Union members may also see indirect benefits from the new employer incentives and mandates. Starting in 2014, small employers of under 25 employees will get a temporary tax credit for offering health insurance and be allowed to buy it on newly-created state-by-state small business health insurance exchanges. Also in 2014, large employers (more than 50 employees) that don’t offer insurance, and whose employees receive a government subsidy to buy insurance on the exchange, will pay a $2,000 a year penalty. Unions have argued that responsible employers provide health benefits, and complained that those responsible employers face unfair competition from employers that don’t provide benefits. So the employer penalty could narrow the competitive advantage “low-road” employers get by not providing health insurance.

“It was a disappointment that [the employer mandate] didn’t cover smaller firms,” Volk said. “But at least, for the first time ever, there’s some official recognition that employers have to pay.”

The new law also contains a provision unions fought energetically: a 40 percent excise tax on high-cost health plans. Starting 2018, the most expensive union health plans could be affected by the tax, which would be levied on the portion of the premium in excess of $27,500 for family coverage or $10,200 for individual coverage, ($30,950 and $11,850 for retirees and workers in high risk professions.) The intent is not that the tax would actually be collected. Any employer faced with throwing away 40 cents on the dollar would take whatever measures needed to lower premiums. Trouble is, they would do that by lowering benefits and increasing the share workers pay.

The tax wouldn’t raise money directly. Instead, it would have the effect of a cap on employer health insurance contributions, which are made with before-tax dollars. That would in theory steer more money into wages or profits, both of which are taxed.

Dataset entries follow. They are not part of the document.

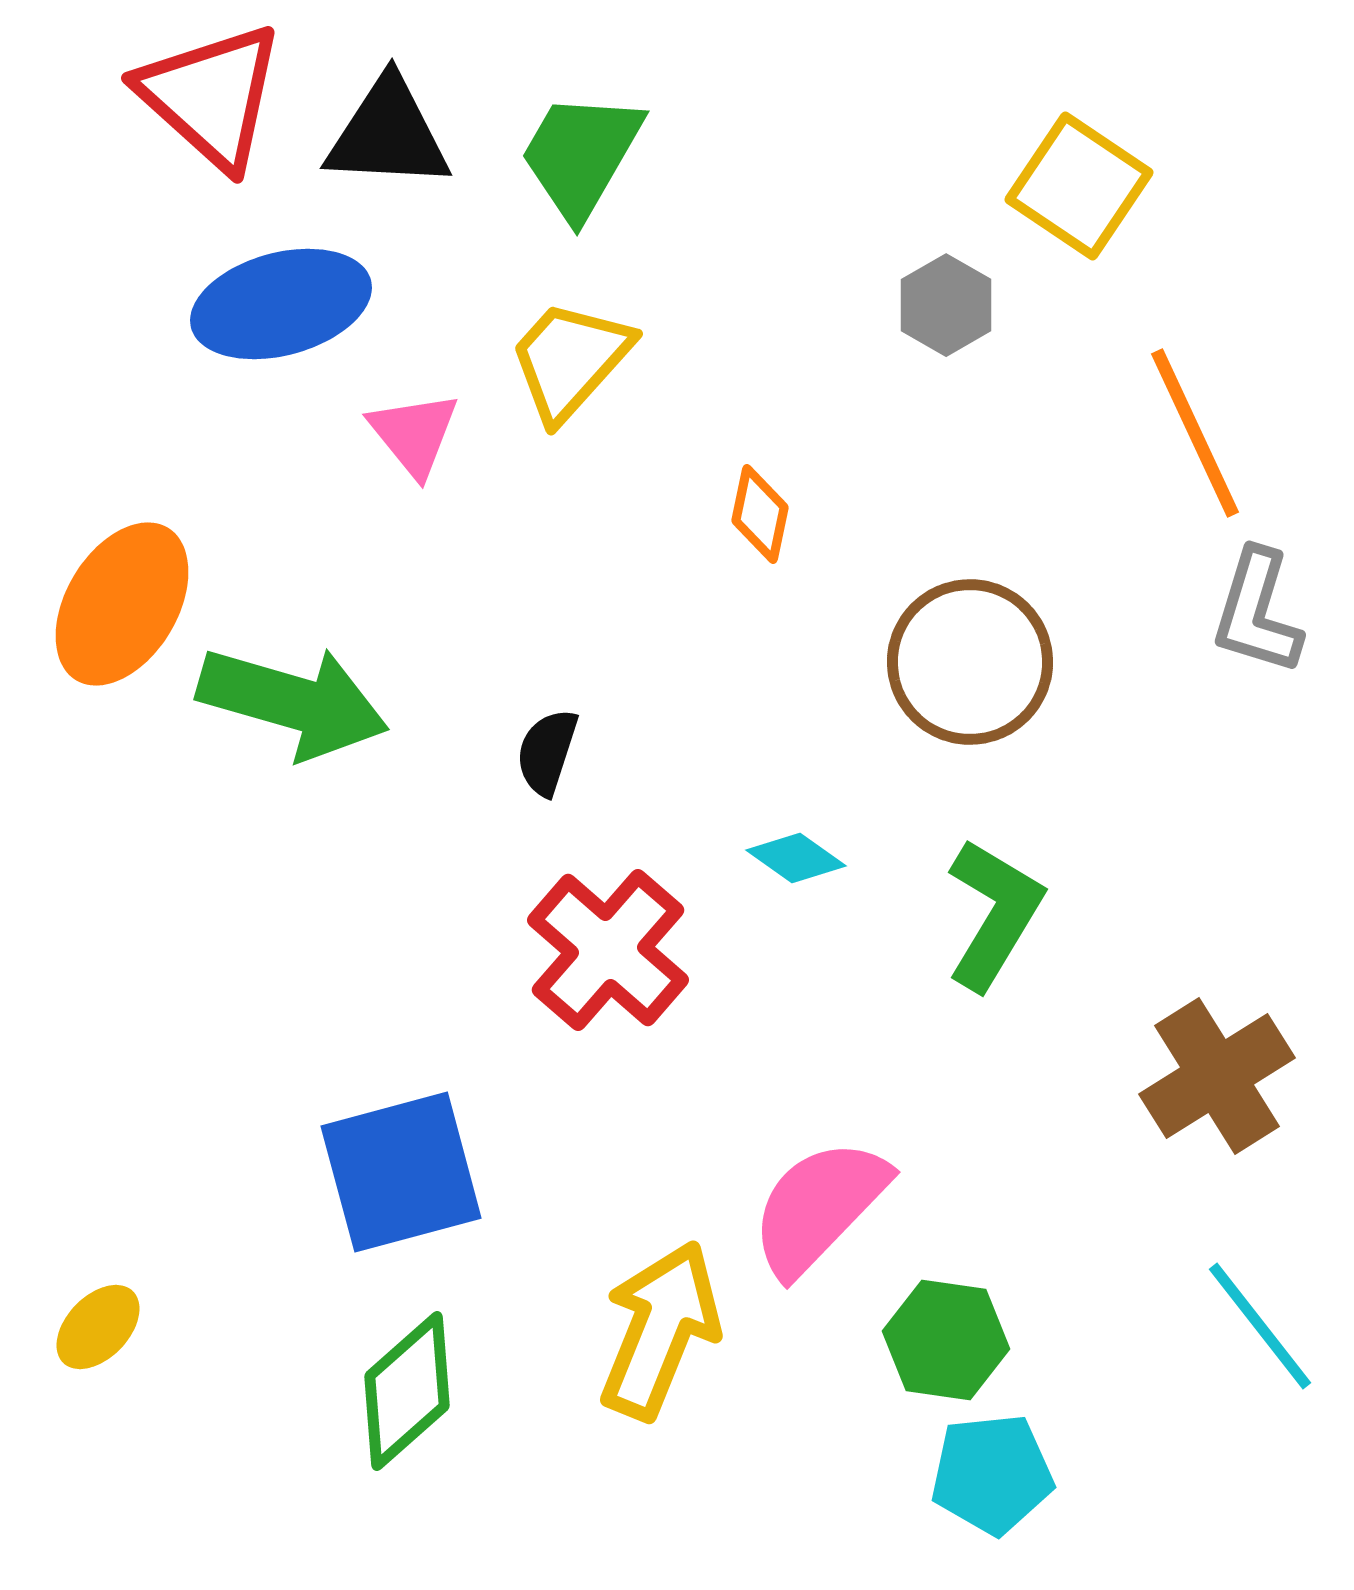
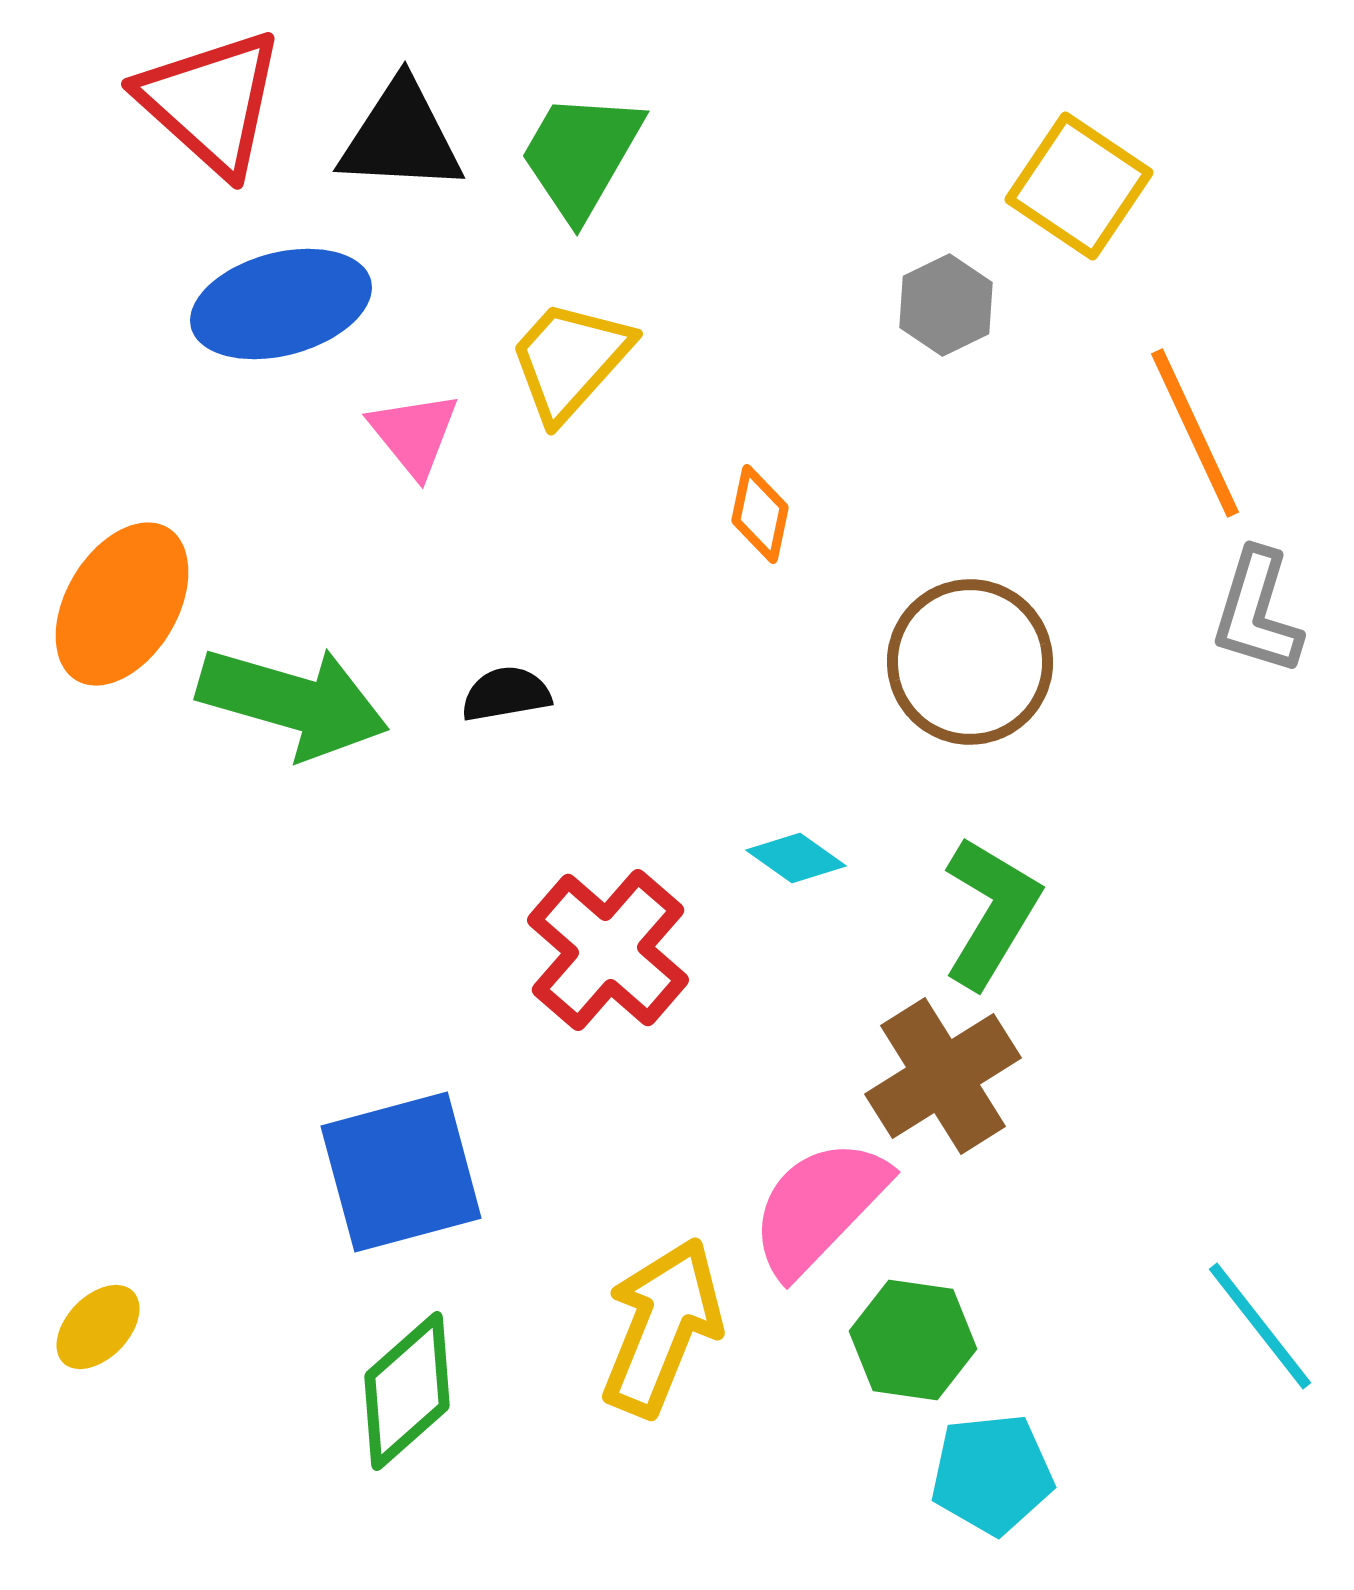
red triangle: moved 6 px down
black triangle: moved 13 px right, 3 px down
gray hexagon: rotated 4 degrees clockwise
black semicircle: moved 41 px left, 58 px up; rotated 62 degrees clockwise
green L-shape: moved 3 px left, 2 px up
brown cross: moved 274 px left
yellow arrow: moved 2 px right, 3 px up
green hexagon: moved 33 px left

In a previous version of the bill, passed by the Senate, the tax took effect earlier and at a lower threshold. Union protests persuaded Congressional leaders to make changes, and the lost revenue was replaced with two tax measures that affect high-income taxpayers: Starting 2014, the 3.8 percent Medicaid payroll tax will be levied on wage income over $200,000, and on “unearned” investment income as well.

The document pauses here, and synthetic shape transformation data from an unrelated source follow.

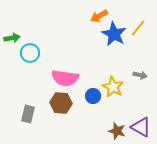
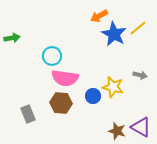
yellow line: rotated 12 degrees clockwise
cyan circle: moved 22 px right, 3 px down
yellow star: rotated 15 degrees counterclockwise
gray rectangle: rotated 36 degrees counterclockwise
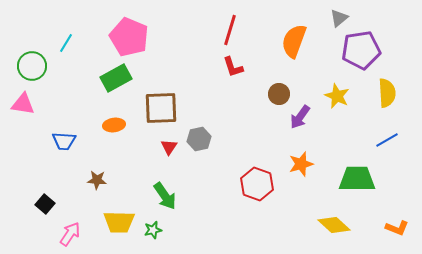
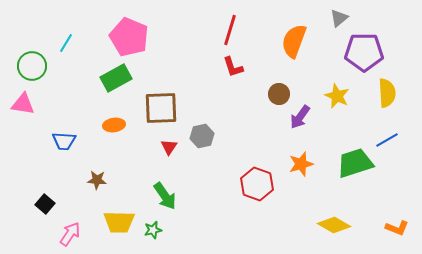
purple pentagon: moved 3 px right, 2 px down; rotated 9 degrees clockwise
gray hexagon: moved 3 px right, 3 px up
green trapezoid: moved 2 px left, 16 px up; rotated 18 degrees counterclockwise
yellow diamond: rotated 12 degrees counterclockwise
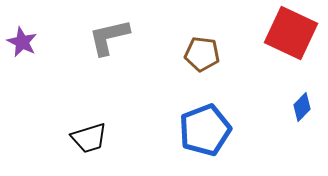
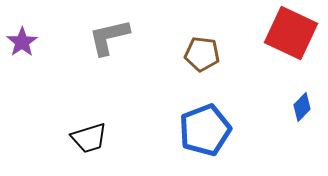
purple star: rotated 12 degrees clockwise
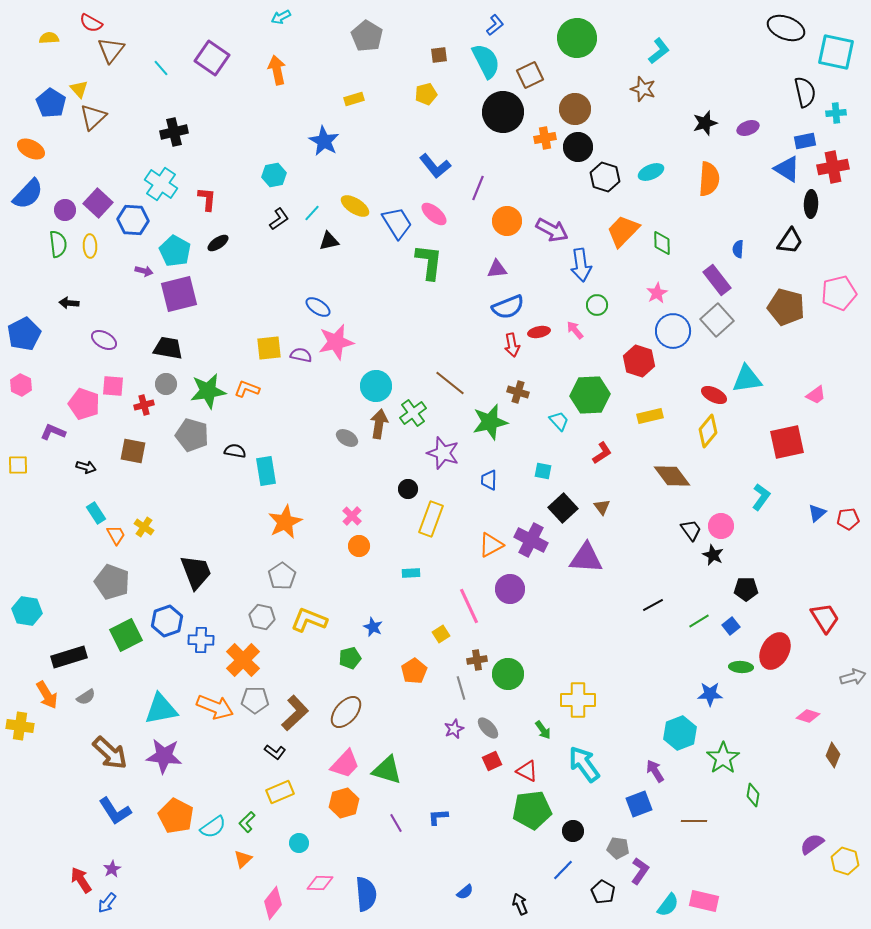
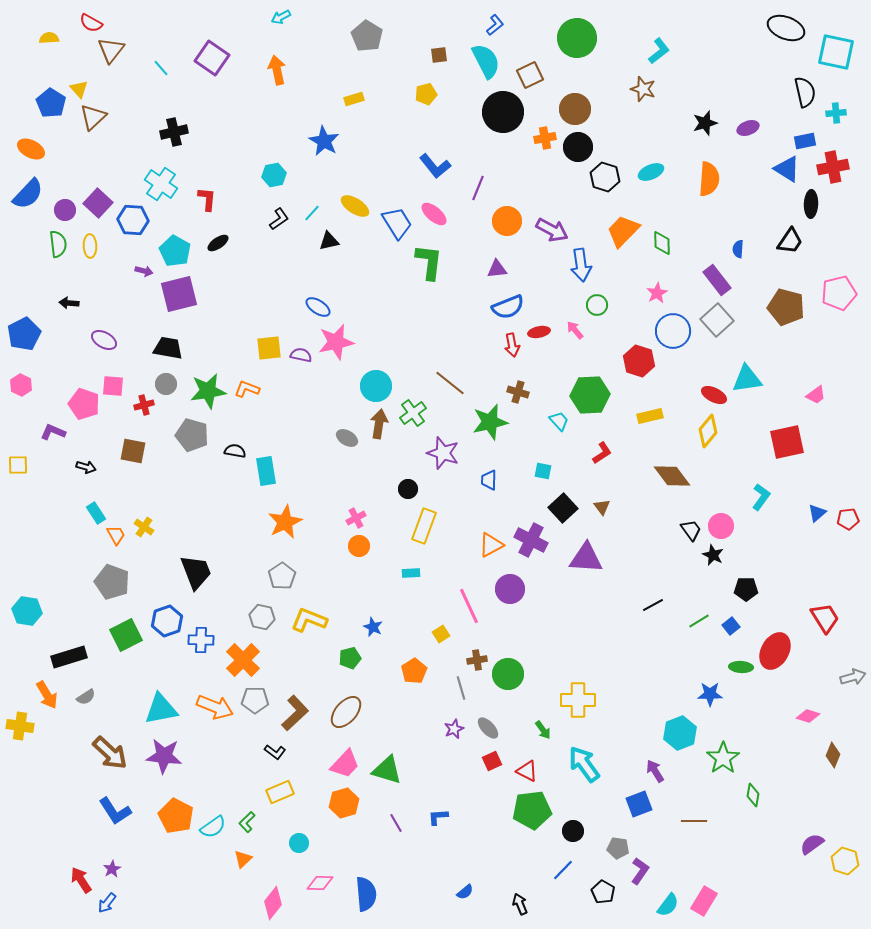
pink cross at (352, 516): moved 4 px right, 2 px down; rotated 18 degrees clockwise
yellow rectangle at (431, 519): moved 7 px left, 7 px down
pink rectangle at (704, 901): rotated 72 degrees counterclockwise
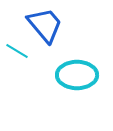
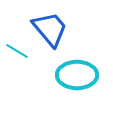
blue trapezoid: moved 5 px right, 4 px down
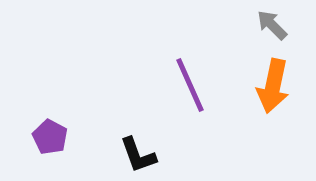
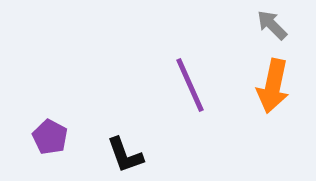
black L-shape: moved 13 px left
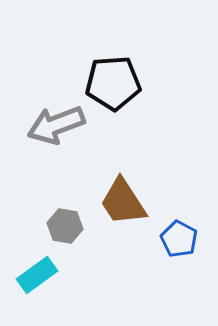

At one point in the bill’s Congressional odyssey, U.S. Senator Jeff Merkley (D-Ore.) passed an amendment that imposed a similar employer mandate on smaller employers in construction, but it was removed in the final version.

“It was a valuable effort to balance the playing field in the construction industry,” Merkley told the Labor Press. But the decision to dump it was made at the highest levels of leadership, Merkley said, including the president.

Even for a health care policy expert like Volk, it’s very hard to predict what will happen as various pieces of Patient Protection and Affordable Care Act take effect. It’s a complicated series of federal government interventions into an already extremely complex health care “market.”

Will small employers tend more to start offering health insurance while they get a subsidy for doing so, or will they drop health insurance when their employees get more options as individuals. Will individuals be more likely to buy insurance, with whatever subsidies they’re eligible for, or pay the tax penalty because they still can’t afford it? And what will be the law’s effect on overall health care costs?

Crane, the nurse union leader, was invited to the White House March 3, and stood behind President Obama wearing a white lab coat while he delivered an eleventh hour speech on the bill. Crane likes many parts of the Patient Protection and Affordable Care Act, but said it remains to be seen how well it will work.

“We’re hoping we’re going to see these [predicted] 35 million people get access to care,” Crane said.

In the end, said the AFL- CIO’s Volk, organized labor determined that the bill was worth supporting.

“We wanted to see health reform,” Volk told the Labor Press. “We really didn’t think that the status quo was something we could continue to try to work through at the bargaining table."